As he turned away from the bar, Chet could see he was unsteady on his feet. His face looked like it had been carved out of rock, with an immense flat nose — well reddened from booze — hooded eyes and deep frown lines on his forehead. He scowled at nobody in particular and walked uncertainly towards the street door. Chet pressed the button on the transmitter in his pocket. ‘Eyes on Target 1,’ he murmured. ‘He’s leaving now.’
‘Roger that,’ came Sean’s voice in his ear.
Chet and Luke waited until their man was outside before scraping back their chairs and moving towards the exit. Chet could sense the tout watching them over his shoulder, but he gave no sign of recognition. That was for the kid’s safety.
They stepped out into the cold night air. It had been dark for no more than half an hour, but already it must have been two below. Chet gave himself a moment to take everything in. The street was lined with Communist-era concrete buildings — ‘Makes Peckham look like Belgrave fucking Square,’ Luke had noted when they first arrived — and while the falling snow softened everything a little, Priskovo was still as bleak as the bar they’d just walked out of. The road itself wasn’t busy. A half-empty blue and white bus trundled past, then a couple of vans with tarpaulin over the back. A few locals hurried past on the pavement, huddled against the snow and concentrating on nothing other than getting home. Certainly they paid no attention to Chet or Luke.
Ivanovic’s man had turned left out of the bar. He’d gone about twenty metres and was weaving his drunken way towards a white Ford Transit with a dent in the back. Sean and Marty had crossed the road and returned to the Skoda — just two more faceless figures in the snow — and were opening the doors to climb back in. Chet and Luke had another Skoda, but theirs was brown. They got in and Chet switched on the engine. The wipers cleared the snow from the windscreen to reveal Ivanovic’s man getting into the Transit. Seconds later he moved off. Chet followed, and in his rear-view mirror could see the white Skoda pull out as well.
The Transit drove quickly, swerving slightly as it went. Luke shook his head. ‘Dumber than a box of rocks…’
Chet didn’t answer. The snow was hurtling against the windscreen and the road was treacherous. He kept his eye firmly on the target and drove on.
17.51 hrs.
The thin young man whose black rucksack was now lying at the foot of his bar stool was called Anton. He had been cold when he walked into the bar. Now the blood in his veins was running hot. The heat of excitement. It had gone well. He had earned his 50,000 dinars. Now all he wanted to do was get out of this horrible place and back to his small apartment, where his girlfriend was waiting for him. He would buy her flowers. And if he bought her flowers, perhaps she would give him something in return.
The slivovitz made his eyes water and his throat burn. But he supposed he’d better finish it. He caught the barman’s eyes and nodded — a friendly gesture that wasn’t returned. Anton shrugged, then watched as the guy wiped the bar with a frayed, grey rag and picked up the bottle that Ivanovic’s man had left.
A confused look crossed the barman’s face. He held up the bottle, and Anton immediately saw what was puzzling him. The bottle was full.
The heat in Anton’s veins turned to ice. He dismounted from the bar stool, grabbed his rucksack, then ran to the door and out into the street.

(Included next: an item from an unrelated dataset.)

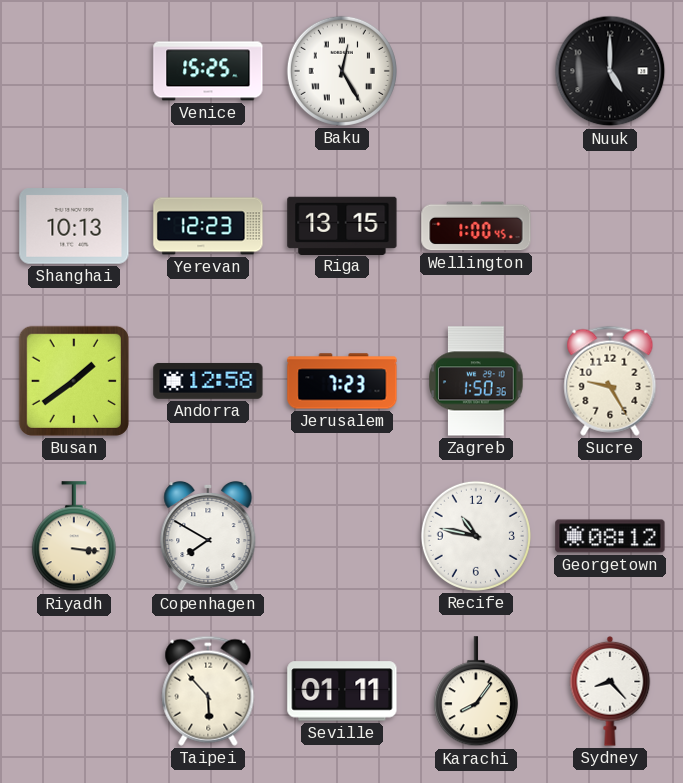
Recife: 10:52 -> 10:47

They were waiting for him there.
Two men, each twice as broad as Anton, and twice as strong. They grabbed him, one man to each of his thin arms.

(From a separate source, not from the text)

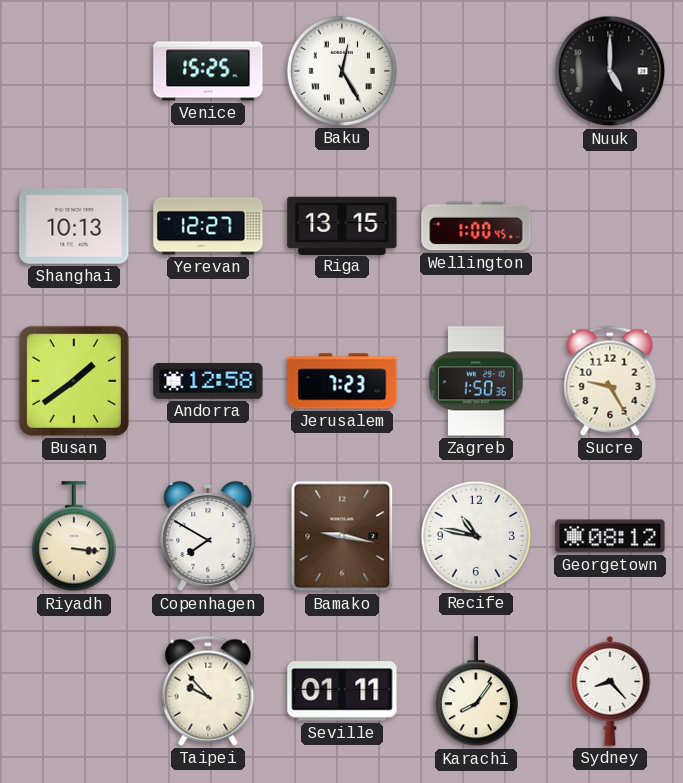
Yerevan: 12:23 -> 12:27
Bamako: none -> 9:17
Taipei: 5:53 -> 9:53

‘ Pogmati! ’ he yelled in Serbian. ‘Help me!’
But none of the passers-by was going to do that.
The two men pulled Anton along the pavement for about thirty metres, then turned into an alleyway. It was dark here, and the snow was drifting against the wall on one side. The tips of Anton’s feet left two lines in the powder as the men dragged him along the alley and out into a courtyard surrounded by the high walls of deserted buildings. Breeze-blocks were piled in one corner and an old cement mixer stood nearby, but it was clear from the virgin snow that nobody had been here recently.
Again Anton shouted for help. But there was no one to hear, and his voice just echoed off the walls.
The first blow was not the hardest, but it was the one that shocked him most: a sudden and brutal knee to the groin that bent him double with pain. From that moment on, Anton was unable to distinguish between the two men. One of them struck him on the side of his head with a wooden cosh. As Anton collapsed to the ground, the other man started kicking him in the stomach and the face. Thirty seconds later blood was oozing from his nose and spewing from his mouth. His teeth were smeared crimson and he was vaguely aware of the way the blood first stained, then melted the snow around him.